┌────────

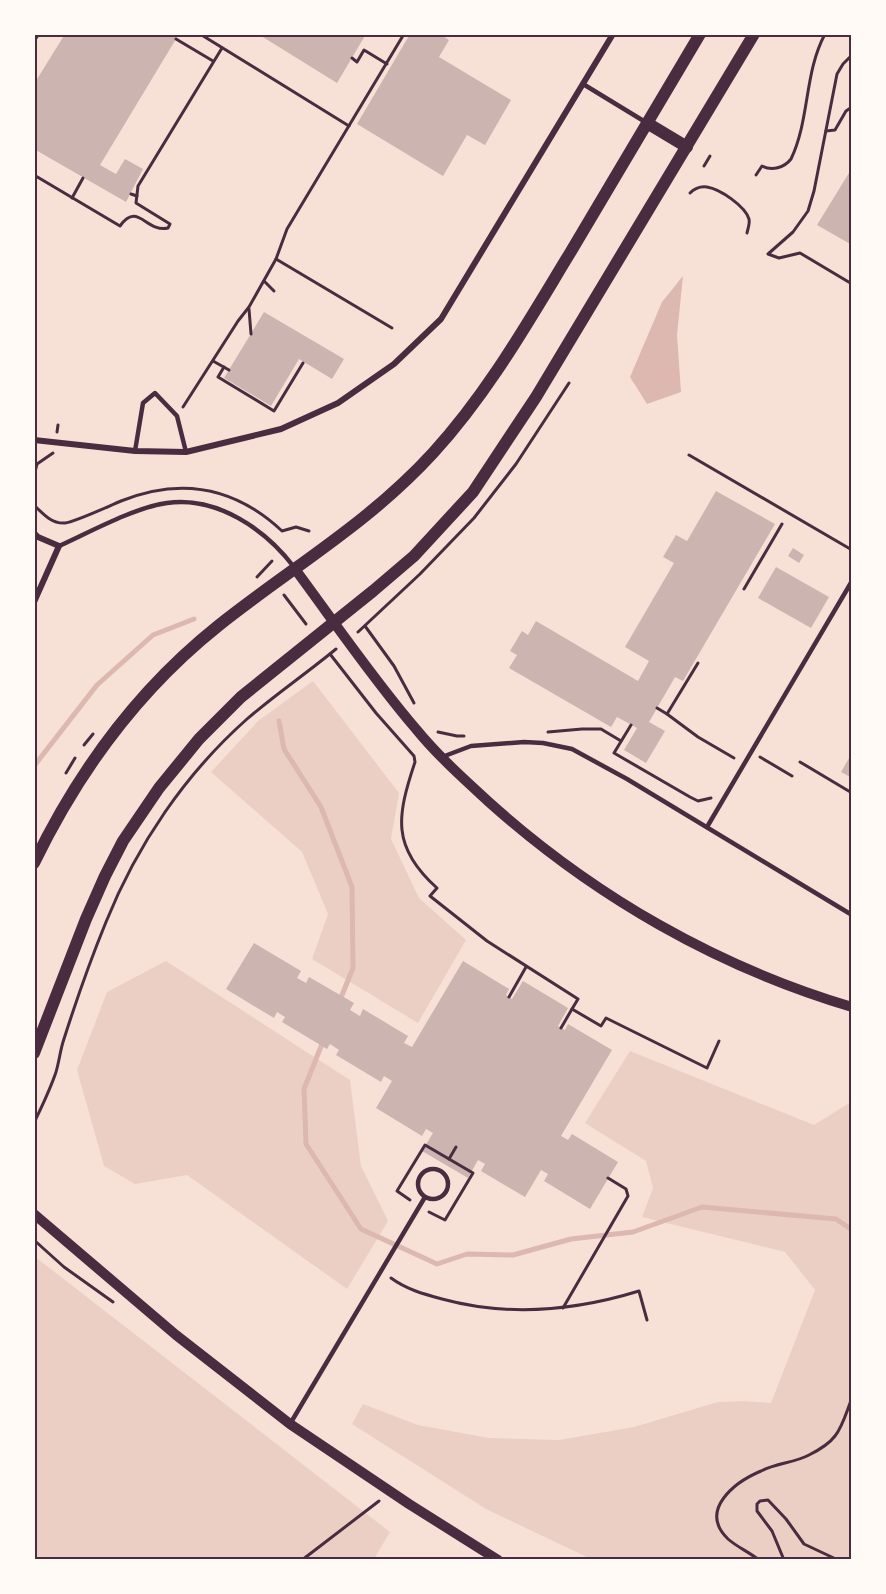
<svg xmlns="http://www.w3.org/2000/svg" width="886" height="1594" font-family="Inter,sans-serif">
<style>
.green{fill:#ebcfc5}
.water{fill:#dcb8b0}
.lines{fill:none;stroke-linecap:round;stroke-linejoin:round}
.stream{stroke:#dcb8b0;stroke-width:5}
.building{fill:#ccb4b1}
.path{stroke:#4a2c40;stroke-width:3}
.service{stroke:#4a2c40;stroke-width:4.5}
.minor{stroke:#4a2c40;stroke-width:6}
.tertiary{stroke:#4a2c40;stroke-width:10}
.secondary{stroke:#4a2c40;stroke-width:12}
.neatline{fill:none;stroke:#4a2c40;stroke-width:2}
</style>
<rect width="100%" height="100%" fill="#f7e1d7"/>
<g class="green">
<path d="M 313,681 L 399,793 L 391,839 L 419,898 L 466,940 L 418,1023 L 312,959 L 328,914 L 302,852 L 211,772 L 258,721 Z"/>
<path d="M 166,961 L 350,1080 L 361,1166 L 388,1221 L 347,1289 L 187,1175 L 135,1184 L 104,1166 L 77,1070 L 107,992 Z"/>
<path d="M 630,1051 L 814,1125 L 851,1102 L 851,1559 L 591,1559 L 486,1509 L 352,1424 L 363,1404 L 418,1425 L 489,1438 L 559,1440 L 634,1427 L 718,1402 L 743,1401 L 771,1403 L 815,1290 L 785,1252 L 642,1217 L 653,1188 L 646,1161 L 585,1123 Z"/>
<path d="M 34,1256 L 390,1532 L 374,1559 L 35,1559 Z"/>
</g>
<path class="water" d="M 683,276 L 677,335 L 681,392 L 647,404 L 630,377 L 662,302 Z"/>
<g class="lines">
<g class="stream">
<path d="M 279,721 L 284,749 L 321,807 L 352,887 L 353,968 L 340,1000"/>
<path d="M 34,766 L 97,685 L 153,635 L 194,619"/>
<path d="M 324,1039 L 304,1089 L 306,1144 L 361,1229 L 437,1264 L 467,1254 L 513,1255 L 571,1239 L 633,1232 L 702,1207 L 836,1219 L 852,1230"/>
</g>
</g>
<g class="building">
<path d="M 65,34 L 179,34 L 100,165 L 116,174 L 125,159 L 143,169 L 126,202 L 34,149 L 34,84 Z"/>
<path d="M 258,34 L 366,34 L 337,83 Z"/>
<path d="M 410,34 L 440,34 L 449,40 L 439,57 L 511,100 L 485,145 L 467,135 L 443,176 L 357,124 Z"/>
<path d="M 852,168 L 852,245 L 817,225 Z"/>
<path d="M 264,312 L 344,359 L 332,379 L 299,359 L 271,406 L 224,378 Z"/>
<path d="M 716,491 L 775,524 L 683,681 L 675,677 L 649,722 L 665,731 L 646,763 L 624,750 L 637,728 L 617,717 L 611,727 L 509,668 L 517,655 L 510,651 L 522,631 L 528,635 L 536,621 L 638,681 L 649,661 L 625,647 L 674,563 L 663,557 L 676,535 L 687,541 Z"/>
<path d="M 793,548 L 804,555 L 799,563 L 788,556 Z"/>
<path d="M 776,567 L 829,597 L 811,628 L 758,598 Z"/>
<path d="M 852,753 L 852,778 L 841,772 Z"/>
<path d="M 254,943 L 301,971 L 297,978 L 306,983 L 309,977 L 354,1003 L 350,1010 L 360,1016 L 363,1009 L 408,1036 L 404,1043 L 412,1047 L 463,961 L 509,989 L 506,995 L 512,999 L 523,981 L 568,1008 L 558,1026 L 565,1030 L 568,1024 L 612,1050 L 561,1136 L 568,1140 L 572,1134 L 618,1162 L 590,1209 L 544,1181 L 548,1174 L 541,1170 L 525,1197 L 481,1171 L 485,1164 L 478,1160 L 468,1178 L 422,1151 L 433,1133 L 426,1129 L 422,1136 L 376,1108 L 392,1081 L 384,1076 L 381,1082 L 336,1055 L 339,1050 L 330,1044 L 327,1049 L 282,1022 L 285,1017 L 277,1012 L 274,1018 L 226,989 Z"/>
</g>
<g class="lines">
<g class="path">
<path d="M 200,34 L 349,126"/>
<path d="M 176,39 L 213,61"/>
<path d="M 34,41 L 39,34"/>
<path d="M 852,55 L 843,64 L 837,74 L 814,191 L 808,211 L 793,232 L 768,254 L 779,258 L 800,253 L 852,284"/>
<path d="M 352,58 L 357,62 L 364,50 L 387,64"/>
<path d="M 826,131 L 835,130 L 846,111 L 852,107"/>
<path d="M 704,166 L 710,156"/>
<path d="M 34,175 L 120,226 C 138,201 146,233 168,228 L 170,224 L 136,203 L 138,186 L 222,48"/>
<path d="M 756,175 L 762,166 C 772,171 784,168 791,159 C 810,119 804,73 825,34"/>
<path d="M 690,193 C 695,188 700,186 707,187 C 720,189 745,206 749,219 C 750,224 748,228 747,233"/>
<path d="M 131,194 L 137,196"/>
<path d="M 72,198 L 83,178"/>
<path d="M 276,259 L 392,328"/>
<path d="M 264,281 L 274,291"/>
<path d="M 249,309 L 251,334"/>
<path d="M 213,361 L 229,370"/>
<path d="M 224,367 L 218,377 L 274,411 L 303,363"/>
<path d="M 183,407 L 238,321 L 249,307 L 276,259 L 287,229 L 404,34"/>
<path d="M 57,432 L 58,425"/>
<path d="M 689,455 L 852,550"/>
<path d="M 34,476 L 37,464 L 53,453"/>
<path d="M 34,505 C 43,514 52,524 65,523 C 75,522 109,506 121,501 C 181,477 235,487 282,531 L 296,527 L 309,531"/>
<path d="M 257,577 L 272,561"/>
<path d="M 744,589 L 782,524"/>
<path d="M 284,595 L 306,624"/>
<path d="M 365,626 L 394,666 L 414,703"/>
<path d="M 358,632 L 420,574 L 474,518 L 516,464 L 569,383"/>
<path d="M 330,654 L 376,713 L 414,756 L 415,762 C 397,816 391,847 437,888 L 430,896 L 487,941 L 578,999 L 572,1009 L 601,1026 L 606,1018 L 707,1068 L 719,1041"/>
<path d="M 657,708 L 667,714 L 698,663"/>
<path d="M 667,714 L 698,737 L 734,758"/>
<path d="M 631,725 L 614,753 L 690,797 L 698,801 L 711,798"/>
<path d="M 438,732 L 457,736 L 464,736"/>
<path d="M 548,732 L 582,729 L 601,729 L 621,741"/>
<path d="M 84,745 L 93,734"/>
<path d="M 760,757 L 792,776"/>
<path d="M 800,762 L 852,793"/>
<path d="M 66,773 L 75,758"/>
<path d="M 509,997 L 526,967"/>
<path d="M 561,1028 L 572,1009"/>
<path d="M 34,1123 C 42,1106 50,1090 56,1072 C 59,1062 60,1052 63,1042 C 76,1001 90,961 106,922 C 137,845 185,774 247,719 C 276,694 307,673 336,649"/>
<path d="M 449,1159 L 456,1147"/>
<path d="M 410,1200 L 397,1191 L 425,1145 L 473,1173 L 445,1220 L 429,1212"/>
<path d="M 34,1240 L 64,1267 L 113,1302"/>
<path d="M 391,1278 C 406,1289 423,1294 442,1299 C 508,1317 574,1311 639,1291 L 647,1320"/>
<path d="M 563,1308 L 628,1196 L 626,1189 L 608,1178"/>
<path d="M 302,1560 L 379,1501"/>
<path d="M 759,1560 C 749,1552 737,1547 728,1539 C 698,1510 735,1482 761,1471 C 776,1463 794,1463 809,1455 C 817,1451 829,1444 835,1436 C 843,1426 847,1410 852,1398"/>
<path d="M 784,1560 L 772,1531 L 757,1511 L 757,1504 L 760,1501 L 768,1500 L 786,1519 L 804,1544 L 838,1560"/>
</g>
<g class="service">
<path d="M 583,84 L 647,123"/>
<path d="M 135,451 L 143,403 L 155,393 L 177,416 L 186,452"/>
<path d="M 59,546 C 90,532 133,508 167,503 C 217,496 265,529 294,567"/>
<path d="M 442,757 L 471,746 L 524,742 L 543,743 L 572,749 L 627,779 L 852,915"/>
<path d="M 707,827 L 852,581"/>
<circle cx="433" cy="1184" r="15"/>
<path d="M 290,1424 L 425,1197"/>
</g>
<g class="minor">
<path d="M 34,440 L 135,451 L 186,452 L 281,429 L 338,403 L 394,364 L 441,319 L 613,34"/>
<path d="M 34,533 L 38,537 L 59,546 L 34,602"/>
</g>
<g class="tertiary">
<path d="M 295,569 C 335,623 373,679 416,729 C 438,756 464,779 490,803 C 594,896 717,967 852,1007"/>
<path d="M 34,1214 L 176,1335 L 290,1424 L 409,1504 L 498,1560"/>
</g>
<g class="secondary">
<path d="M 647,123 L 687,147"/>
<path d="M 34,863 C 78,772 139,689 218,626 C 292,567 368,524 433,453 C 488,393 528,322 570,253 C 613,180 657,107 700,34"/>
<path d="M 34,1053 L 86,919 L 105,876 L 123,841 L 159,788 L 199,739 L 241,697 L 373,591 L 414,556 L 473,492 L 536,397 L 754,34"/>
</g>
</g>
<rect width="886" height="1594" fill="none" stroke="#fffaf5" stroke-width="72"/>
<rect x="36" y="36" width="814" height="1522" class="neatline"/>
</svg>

└────────
┌────────

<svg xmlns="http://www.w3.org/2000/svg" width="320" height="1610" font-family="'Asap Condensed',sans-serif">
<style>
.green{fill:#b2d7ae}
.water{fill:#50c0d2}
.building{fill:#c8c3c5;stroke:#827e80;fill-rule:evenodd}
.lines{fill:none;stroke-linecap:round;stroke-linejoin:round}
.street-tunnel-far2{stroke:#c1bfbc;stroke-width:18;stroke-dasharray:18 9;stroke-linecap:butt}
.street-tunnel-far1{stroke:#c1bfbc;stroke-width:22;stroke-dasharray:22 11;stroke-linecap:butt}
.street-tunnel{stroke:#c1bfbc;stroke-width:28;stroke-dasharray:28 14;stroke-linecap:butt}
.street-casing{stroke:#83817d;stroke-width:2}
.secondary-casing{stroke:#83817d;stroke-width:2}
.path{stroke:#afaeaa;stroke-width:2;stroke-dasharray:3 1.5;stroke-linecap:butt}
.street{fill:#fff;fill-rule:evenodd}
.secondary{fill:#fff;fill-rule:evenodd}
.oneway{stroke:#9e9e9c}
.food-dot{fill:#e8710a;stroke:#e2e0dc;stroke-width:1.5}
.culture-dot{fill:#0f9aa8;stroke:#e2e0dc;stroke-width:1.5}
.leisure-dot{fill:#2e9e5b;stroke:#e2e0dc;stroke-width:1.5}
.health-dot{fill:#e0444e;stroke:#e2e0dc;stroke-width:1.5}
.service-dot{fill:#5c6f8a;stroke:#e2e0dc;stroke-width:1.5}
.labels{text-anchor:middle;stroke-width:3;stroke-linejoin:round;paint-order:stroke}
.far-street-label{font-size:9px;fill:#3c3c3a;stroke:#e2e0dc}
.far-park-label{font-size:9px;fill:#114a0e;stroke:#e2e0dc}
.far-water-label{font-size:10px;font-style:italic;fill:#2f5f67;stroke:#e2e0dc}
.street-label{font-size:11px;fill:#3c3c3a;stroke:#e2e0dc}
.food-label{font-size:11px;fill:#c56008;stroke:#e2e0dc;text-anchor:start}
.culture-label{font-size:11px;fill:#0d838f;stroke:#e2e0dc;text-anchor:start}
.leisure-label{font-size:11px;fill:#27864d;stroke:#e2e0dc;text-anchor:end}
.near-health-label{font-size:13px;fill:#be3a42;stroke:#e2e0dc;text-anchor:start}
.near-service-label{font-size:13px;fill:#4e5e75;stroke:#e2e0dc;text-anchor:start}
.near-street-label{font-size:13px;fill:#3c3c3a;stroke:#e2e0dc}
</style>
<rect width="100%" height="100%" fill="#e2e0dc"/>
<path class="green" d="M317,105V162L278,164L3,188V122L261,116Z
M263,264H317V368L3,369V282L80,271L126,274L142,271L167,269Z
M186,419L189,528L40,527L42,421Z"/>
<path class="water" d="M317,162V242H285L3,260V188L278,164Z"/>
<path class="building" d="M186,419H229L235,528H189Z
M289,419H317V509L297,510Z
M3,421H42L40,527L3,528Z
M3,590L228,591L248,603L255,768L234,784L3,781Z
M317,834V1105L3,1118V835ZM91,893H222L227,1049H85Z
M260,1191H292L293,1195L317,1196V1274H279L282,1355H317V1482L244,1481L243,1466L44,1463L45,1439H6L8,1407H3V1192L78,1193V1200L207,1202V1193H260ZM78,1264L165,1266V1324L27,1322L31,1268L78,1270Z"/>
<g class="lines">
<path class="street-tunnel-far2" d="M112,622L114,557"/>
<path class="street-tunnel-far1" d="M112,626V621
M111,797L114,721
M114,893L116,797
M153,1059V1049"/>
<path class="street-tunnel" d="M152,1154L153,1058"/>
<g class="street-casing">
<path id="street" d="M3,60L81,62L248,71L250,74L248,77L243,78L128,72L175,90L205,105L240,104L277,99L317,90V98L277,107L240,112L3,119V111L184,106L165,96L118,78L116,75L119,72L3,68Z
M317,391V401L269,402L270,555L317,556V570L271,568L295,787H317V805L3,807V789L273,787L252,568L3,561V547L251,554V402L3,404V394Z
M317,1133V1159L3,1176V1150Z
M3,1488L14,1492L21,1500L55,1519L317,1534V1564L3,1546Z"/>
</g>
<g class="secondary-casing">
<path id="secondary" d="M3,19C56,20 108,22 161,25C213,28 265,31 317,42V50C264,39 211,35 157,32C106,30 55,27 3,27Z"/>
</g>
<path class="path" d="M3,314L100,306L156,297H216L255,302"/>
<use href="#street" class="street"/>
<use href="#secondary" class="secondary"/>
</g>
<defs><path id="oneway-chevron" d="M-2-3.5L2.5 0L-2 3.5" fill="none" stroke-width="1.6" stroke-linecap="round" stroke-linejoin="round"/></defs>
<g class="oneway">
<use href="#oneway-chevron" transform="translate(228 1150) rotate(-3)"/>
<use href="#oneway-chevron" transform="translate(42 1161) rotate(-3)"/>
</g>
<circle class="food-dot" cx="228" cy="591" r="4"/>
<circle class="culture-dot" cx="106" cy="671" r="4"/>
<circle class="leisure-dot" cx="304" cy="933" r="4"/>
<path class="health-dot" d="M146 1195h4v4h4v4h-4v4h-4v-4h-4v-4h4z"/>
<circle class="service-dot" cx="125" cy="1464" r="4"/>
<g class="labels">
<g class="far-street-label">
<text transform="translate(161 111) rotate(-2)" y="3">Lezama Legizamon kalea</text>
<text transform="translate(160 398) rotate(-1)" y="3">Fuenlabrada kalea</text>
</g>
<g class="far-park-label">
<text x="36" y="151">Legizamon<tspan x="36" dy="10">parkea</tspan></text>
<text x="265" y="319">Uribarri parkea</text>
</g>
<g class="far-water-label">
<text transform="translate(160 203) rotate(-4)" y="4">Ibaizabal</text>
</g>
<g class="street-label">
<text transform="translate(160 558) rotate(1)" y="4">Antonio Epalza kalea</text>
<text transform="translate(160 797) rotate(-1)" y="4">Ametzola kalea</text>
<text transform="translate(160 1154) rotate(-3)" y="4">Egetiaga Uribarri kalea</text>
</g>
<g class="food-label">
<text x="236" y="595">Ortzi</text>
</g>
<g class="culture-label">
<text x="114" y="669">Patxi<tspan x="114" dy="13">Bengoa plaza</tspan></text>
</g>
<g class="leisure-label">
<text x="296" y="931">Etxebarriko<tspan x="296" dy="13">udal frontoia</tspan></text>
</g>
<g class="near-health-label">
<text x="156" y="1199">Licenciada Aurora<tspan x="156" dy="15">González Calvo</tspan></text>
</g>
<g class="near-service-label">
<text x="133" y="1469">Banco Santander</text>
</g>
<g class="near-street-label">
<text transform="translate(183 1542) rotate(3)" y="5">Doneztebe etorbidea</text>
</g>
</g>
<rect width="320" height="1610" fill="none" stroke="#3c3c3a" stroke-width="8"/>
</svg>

└────────

[TASK STATEMENT]
Provide the number of lines in the listing where the string "sans" is found, and nothing besides.

[ANSWER SECTION]
2